3 Keys To Reach U.S. Summer Olympics Fans
If 60% of U.S. residents (16-64 years old, connected to the Internet) claim to follow, watch on TV or online, which sports are they most passionate about? Who are these U.S. fans, and how do they view the event through the prism of social media? By analyzing their demographic profile, we can establish the 3 major keys to success in reaching and engaging:
- By targeting the right population
The Summer Olympic Games are the 2nd most popular sporting event overall in the United States, second only to the NFL (which 62% of survey respondents claim to follow).
Interest is split fairly evenly across gender (53% men and 47% women for the Olympics), while age distribution is balanced and slightly younger: 38% of fans of the Olympics are between 16 and 34 years, compared to 35% of NFL fans.
Not surprisingly, the biggest populations of Olympic fans coordinate with states that have the largest populations but also over index slightly in New York (106 index value).
- By optimizing your video content for social networks
U.S. fans of the Olympics are particularly active online and on social networks but interestingly spend 2 minutes less per day on social networks compared to the average American.
These fans have a higher presence on social platforms than the average user. They are present and active on Facebook (1.06x more than average), Twitter (1.06x) and Snapchat (1.08x), where they are major consumers of video (watching videos is among the top 3 interactions on each platform for these fans).
This affinity for video content is illustrated by the success of advertising on social networks. Under Armour’s spot (unofficial sponsor of the Olympic Games) featuring Michael Phelps has 10+ million views. This demonstrates that unofficial brands have their part to play and can surpass the official sponsors on social. According to a study by AdWeek , VISA is the only official sponsor of the Olympics which is in the top 5 brands with the most views (on content related to the Olympics).
- Publishing content according to their favorite sports
While it’s not an Olympic sport, it’s not surprising that football remains the most followed sport by this group: 89% say they follow football on TV, online, or live, and is 1.34x more than the average American.
In addition to football, U.S. Olympic fans also over index in affinity for basketball and soccer (which are Olympic events).
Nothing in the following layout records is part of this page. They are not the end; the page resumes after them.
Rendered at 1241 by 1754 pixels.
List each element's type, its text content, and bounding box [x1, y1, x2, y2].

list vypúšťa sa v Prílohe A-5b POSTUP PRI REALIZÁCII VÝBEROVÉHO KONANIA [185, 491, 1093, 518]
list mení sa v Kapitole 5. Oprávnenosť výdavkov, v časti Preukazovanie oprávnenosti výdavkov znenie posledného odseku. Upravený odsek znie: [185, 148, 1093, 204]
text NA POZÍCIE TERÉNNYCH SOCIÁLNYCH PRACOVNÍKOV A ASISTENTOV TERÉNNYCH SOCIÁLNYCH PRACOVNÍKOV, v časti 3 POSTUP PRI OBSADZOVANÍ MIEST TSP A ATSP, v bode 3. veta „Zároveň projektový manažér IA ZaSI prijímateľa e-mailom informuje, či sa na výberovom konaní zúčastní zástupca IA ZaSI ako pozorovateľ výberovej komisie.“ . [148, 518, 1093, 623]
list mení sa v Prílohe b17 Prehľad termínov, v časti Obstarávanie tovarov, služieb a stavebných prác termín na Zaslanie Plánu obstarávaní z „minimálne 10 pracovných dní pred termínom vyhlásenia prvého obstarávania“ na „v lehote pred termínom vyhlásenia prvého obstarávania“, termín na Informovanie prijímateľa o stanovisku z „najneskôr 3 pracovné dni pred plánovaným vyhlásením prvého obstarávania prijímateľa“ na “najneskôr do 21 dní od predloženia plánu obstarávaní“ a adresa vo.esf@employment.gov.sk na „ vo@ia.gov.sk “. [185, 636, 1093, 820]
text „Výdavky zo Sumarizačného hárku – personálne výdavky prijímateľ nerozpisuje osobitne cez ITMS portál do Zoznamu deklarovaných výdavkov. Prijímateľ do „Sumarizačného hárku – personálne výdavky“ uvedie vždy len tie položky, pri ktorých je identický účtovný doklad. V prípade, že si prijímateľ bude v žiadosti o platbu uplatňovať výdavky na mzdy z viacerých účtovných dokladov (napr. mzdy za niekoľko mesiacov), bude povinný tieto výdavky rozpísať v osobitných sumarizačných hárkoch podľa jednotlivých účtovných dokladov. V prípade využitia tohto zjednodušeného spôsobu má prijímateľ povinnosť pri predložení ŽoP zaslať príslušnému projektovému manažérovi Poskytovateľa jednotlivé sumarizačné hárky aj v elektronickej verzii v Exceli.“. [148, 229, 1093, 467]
While these are the most followed sports, viewers will still show their national pride by cheering on U.S. athletes in the pool and on the gymnastics mats.
When producing content, it’s essential to differentiate while tapping into the affinity that these fans have with the games. Video content seems to be most appropriate medium to resonate with the predominantly young fans of the Olympics. Keeping pulse on trending events and history making performances of the U.S. team will help inform content ideas that audiences care about.
These insights can help brands build affinity with the fans of the Olympic Games. However, we know that brands must pay close attention to IOC restrictions on how the games are mentioned by non-official advertisers on social media. You can read in the guidelines that it’s forbidden to cite or to represent the word “Olympic” and all its derivatives, terms and graphics filed as a trademark. However, that hasn’t stopped brands from trying to be part of the conversation.
By Michael Greve (Senior Research & Insights Director)
* Source and Methodology: Global Web Index: 16-64 year olds in the U.S. connected to the Internet, declaring follow, watch on TV or online Olympics. Data collected in the second quarter 2016.